#### WORK INSTRUCTION:
Could you reproduce all of the following entries exactly?

Records from a data collection
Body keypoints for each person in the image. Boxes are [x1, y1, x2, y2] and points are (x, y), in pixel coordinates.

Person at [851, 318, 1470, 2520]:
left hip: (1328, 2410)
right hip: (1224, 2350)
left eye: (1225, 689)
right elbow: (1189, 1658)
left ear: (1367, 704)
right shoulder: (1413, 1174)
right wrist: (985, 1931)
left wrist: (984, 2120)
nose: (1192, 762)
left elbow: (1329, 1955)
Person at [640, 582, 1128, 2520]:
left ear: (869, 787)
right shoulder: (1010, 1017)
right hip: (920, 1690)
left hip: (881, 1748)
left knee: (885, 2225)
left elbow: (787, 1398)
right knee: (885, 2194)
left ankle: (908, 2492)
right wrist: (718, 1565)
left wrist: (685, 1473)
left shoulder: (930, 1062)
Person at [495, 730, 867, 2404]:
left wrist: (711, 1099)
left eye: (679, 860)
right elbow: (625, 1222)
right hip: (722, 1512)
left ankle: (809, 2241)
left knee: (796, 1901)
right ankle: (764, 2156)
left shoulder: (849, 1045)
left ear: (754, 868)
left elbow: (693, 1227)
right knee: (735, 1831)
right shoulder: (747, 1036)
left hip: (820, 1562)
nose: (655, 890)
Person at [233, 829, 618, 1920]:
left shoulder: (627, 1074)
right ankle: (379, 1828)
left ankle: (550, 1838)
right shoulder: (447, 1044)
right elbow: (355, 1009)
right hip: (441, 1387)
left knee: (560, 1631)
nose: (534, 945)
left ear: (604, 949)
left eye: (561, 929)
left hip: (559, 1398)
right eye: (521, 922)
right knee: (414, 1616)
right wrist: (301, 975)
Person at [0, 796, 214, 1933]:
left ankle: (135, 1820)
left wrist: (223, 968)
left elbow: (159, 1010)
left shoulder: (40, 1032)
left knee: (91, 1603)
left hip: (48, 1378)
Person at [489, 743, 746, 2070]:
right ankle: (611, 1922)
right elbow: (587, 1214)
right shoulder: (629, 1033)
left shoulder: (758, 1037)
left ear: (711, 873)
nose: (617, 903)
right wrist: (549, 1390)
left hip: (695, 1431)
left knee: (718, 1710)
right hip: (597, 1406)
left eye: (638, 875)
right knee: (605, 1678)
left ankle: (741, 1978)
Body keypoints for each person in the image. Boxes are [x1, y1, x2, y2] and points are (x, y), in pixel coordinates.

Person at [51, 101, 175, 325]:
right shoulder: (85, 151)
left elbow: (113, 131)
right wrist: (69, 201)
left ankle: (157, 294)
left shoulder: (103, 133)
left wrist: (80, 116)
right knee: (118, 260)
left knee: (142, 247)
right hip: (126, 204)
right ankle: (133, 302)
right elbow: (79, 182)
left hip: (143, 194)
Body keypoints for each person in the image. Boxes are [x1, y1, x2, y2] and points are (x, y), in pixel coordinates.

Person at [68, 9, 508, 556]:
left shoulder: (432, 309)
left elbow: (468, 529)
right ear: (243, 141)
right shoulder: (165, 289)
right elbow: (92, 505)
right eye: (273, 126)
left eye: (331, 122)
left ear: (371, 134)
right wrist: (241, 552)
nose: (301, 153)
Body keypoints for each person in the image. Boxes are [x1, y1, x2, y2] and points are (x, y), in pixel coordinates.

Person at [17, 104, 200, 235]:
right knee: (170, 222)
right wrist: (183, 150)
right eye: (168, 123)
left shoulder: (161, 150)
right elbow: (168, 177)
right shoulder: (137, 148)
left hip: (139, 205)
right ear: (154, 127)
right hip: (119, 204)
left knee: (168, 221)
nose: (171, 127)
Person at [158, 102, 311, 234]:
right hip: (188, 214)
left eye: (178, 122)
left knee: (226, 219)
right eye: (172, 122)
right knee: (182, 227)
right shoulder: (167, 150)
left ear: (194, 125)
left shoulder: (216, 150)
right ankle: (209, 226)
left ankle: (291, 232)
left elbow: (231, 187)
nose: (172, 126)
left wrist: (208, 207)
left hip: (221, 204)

#### EXERCISE ANSWER:
Body keypoints for each person in the image. Boxes are [x1, y1, x2, y2] and points are (x, y), in pixel coordinates.

Person at [851, 318, 1470, 2520]:
left hip: (1328, 2410)
right hip: (1224, 2350)
left eye: (1225, 689)
right elbow: (1189, 1658)
left ear: (1367, 704)
right shoulder: (1413, 1174)
right wrist: (985, 1931)
left wrist: (984, 2120)
nose: (1192, 762)
left elbow: (1329, 1955)
Person at [640, 582, 1128, 2520]:
left ear: (869, 787)
right shoulder: (1010, 1017)
right hip: (920, 1690)
left hip: (881, 1748)
left knee: (885, 2225)
left elbow: (787, 1398)
right knee: (885, 2194)
left ankle: (908, 2492)
right wrist: (718, 1565)
left wrist: (685, 1473)
left shoulder: (930, 1062)
Person at [495, 730, 867, 2404]:
left wrist: (711, 1099)
left eye: (679, 860)
right elbow: (625, 1222)
right hip: (722, 1512)
left ankle: (809, 2241)
left knee: (796, 1901)
right ankle: (764, 2156)
left shoulder: (849, 1045)
left ear: (754, 868)
left elbow: (693, 1227)
right knee: (735, 1831)
right shoulder: (747, 1036)
left hip: (820, 1562)
nose: (655, 890)
Person at [233, 829, 618, 1920]:
left shoulder: (627, 1074)
right ankle: (379, 1828)
left ankle: (550, 1838)
right shoulder: (447, 1044)
right elbow: (355, 1009)
right hip: (441, 1387)
left knee: (560, 1631)
nose: (534, 945)
left ear: (604, 949)
left eye: (561, 929)
left hip: (559, 1398)
right eye: (521, 922)
right knee: (414, 1616)
right wrist: (301, 975)
Person at [0, 796, 214, 1933]:
left ankle: (135, 1820)
left wrist: (223, 968)
left elbow: (159, 1010)
left shoulder: (40, 1032)
left knee: (91, 1603)
left hip: (48, 1378)
Person at [489, 743, 746, 2070]:
right ankle: (611, 1922)
right elbow: (587, 1214)
right shoulder: (629, 1033)
left shoulder: (758, 1037)
left ear: (711, 873)
nose: (617, 903)
right wrist: (549, 1390)
left hip: (695, 1431)
left knee: (718, 1710)
right hip: (597, 1406)
left eye: (638, 875)
right knee: (605, 1678)
left ankle: (741, 1978)
Body keypoints for each person in the image. Boxes are [x1, y1, x2, y2] and points are (x, y), in pixel coordinates.

Person at [51, 101, 175, 325]:
right shoulder: (85, 151)
left elbow: (113, 131)
right wrist: (69, 201)
left ankle: (157, 294)
left shoulder: (103, 133)
left wrist: (80, 116)
right knee: (118, 260)
left knee: (142, 247)
right hip: (126, 204)
right ankle: (133, 302)
right elbow: (79, 182)
left hip: (143, 194)
Body keypoints for each person in the image. Boxes are [x1, y1, x2, y2] and points are (x, y), in pixel coordinates.

Person at [68, 9, 508, 556]:
left shoulder: (432, 309)
left elbow: (468, 529)
right ear: (243, 141)
right shoulder: (165, 289)
right elbow: (92, 505)
right eye: (273, 126)
left eye: (331, 122)
left ear: (371, 134)
right wrist: (241, 552)
nose: (301, 153)
Body keypoints for each person in the image. Boxes are [x1, y1, x2, y2] and points are (x, y), in pixel coordinates.

Person at [17, 104, 200, 235]:
right knee: (170, 222)
right wrist: (183, 150)
right eye: (168, 123)
left shoulder: (161, 150)
right elbow: (168, 177)
right shoulder: (137, 148)
left hip: (139, 205)
right ear: (154, 127)
right hip: (119, 204)
left knee: (168, 221)
nose: (171, 127)
Person at [158, 102, 311, 234]:
right hip: (188, 214)
left eye: (178, 122)
left knee: (226, 219)
right eye: (172, 122)
right knee: (182, 227)
right shoulder: (167, 150)
left ear: (194, 125)
left shoulder: (216, 150)
right ankle: (209, 226)
left ankle: (291, 232)
left elbow: (231, 187)
nose: (172, 126)
left wrist: (208, 207)
left hip: (221, 204)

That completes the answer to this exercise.